__Esercizi da svolgere__.
1. Quale luogo ricorda a Dante la selva descritta nel testo sul tredicesimo canto dell'Inferno?
2. Per favore, ricopia dal testo sul tredicesimo canto dell'Inferno il passo che comincia con "Un intrico vegetale" e continua fino a "i propri beni.".
----- Sezione del documento
Un intrico vegetale di arbusti e cepugli spinosi, la cui caratteristica sembra essere inaccessibilità e impenetrabilità; i lamenti funesti delle Arpie, che nidificano tra i rami secchi… Il regista Dante non smette davvero mai di sorprenderci. Nel tredicesimo canto della prima cantica, il Poeta costruisce l’ennesima maestosa sceneggiatura da incubo: di questo luogo – che gli ricorda l’aspra e selvaggia Maremma toscana – Dante fa il regno della dannazione per coloro che hanno usato violenza contro se stessi: i suicidi, che hanno volontariamente disvelto l’anima dal corpo, e gli scialacquatori, rei di aver distrutto i propri beni.
I due pellegrini percorrono un sentiero che li conduce nel cuore di questo sterpeto. Dante è smarrito e spaventato: sente lamenti e grida, ma non vede nessuno. Virgilio lo invita a spezzare un ramoscello, in modo che i suoi dubbi siano fugati. Il discepolo obbedisce, ma accade qualcosa di incredibile: i rami parlano. Di più, da essi fuoriescono parole e sangue. È l’inizio del meraviglioso racconto di Pier della Vigna, ministro, segretario e fido consigliere dell’imperatore Federico II. Perchè mi schiante? sono le prime parole dell’anima ridotta a cespuglio spinoso. Poi un verso memorabile, undici sole sillabe in cui c’è la storia e il destino dei dannati:
Uomini fummo, e or siam fatti sterpi
Interviene Virgilio. È stato lui – dice – ad aver detto a Dante di rompere un ramoscello, pur sapendo del dolore che avrebbe arrecato. Ma adesso il dannato può raccontare la sua storia al pellegrino, che ne può restaurare la giusta fama nel mondo sù, dove tornar li lece. L’anima si svela:
Io son colui che tenni ambo le chiavi
del cor di Federigo, e che le volsi,
serrando e diserrando, sì soavi,
che dal secreto suo quasi ogn’uom tolsi
Come anticipato, si tratta di Pier della Vigna, ministro nella corte imperiale di Federico II, il quale narra le sue vicende terrene, gli uffici da lui tenuti presso l’imperatore, la cieca fedeltà a quest’ultimo, la congiura ordita a suo danno dai cortigiani invidiosi, l’accusa di tradimento. Quindi, il suicidio. È un racconto che strazia il cuore di Dante; come già accaduto con Paolo e Francesca, il protagonista del viaggio è colto da un’emozione dirompente. Lì, al termine del dialogo con Francesca, sviene; qui è invece colto da afasia: Virgilio lo invita a domandare ancora, ma Dante non riesce nemmeno a parlare. A domandare è allora la sua guida: come si trasforma il corpo in pianta? Piero spiega che quando, con il suicidio, l’anima si stacca volontariamente dal corpo, viene precipitata nella selva, in un punto a caso, dove germoglia l’arbusto spinoso. Su di esso si accaniscono poi le Arpie, che accrescono il dolore pascendosi delle foglie. È una pena terribile: sono uomini, ma costretti all’immobilità delle piante; si sono privati del corpo umano, e adesso sono rivestiti da un corpo di natura inferiore, quello vegetale. Nemmeno dopo il Giudizio Universale – continua Piero – avranno, come tutti, i loro corpi: li trascineranno nella selva e li appenderanno, ciascuno al proprio albero, contemplando per l’eternità ciò di cui si sono volontariamente liberati.
----------
----- Dati registrati
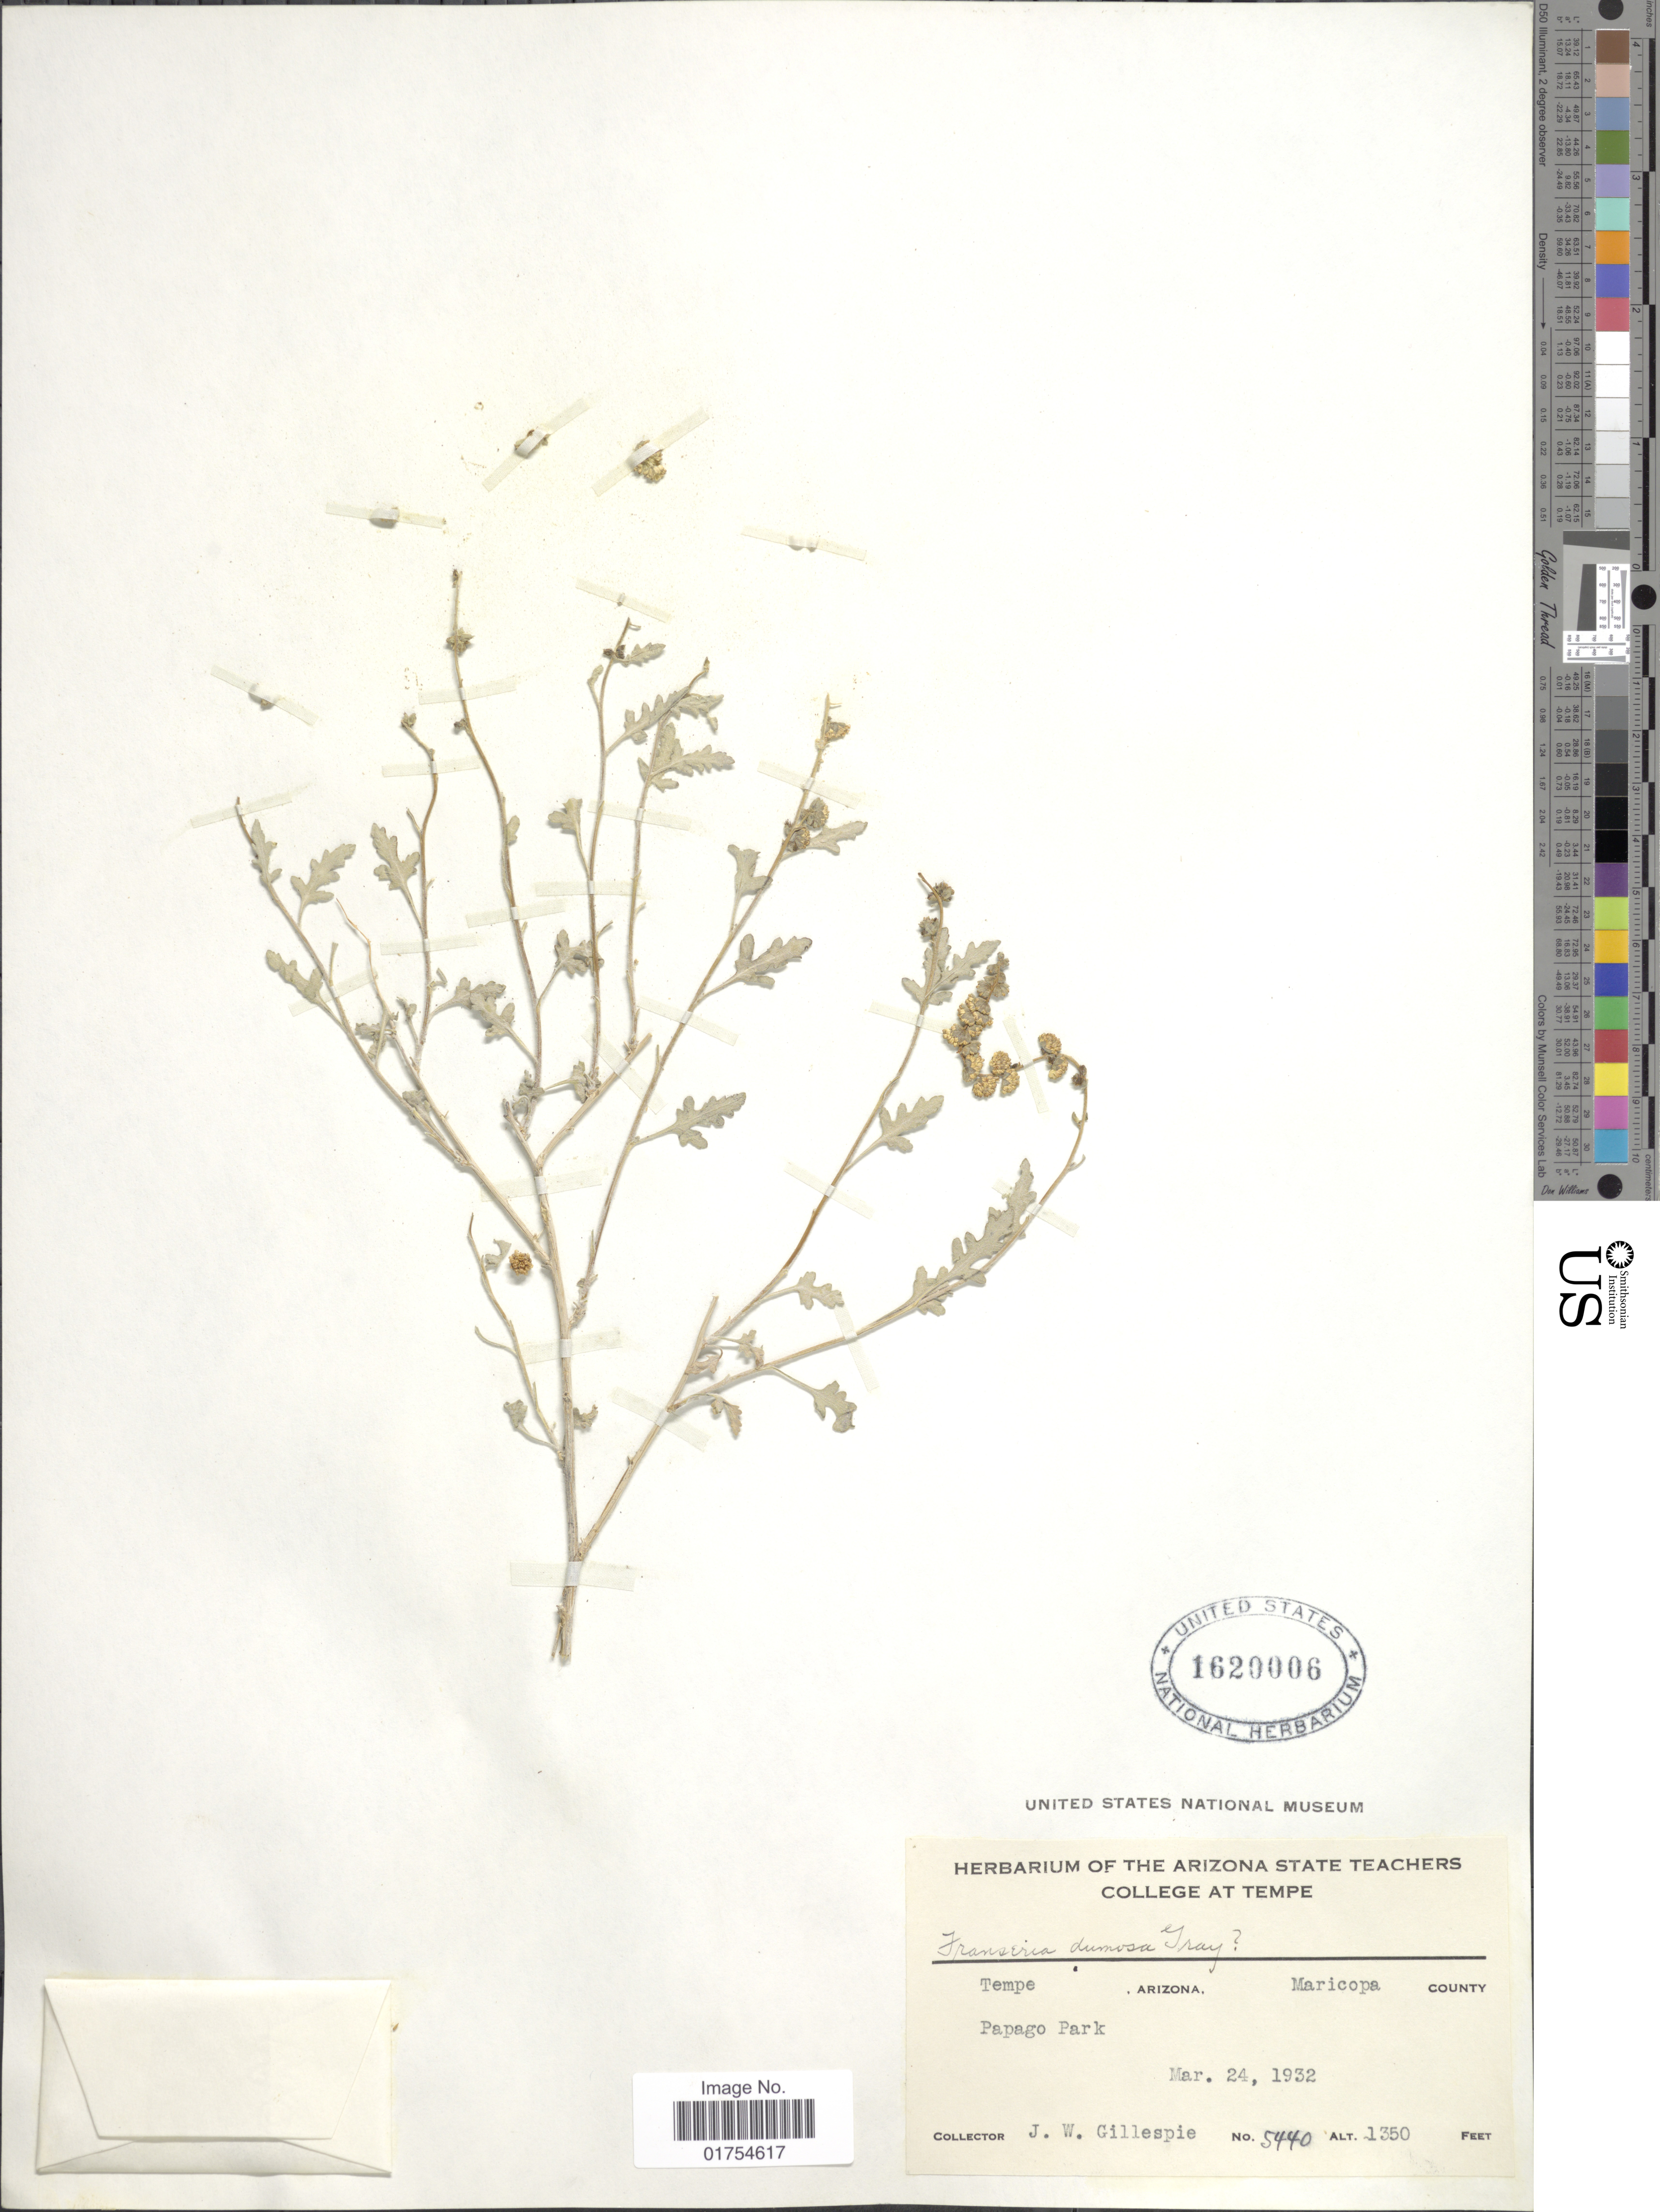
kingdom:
----------
__Elenco soluzioni__.
1. L'aspra e selvaggia Maremma toscana.

2.
Un intrico vegetale di arbusti e cepugli spinosi, la cui caratteristica sembra essere inaccessibilità e impenetrabilità; i lamenti funesti delle Arpie, che nidificano tra i rami secchi… Il regista Dante non smette davvero mai di sorprenderci. Nel tredicesimo canto della prima cantica, il Poeta costruisce l’ennesima maestosa sceneggiatura da incubo: di questo luogo – che gli ricorda l’aspra e selvaggia Maremma toscana – Dante fa il regno della dannazione per coloro che hanno usato violenza contro se stessi: i suicidi, che hanno volontariamente disvelto l’anima dal corpo, e gli scialacquatori, rei di aver distrutto i propri beni.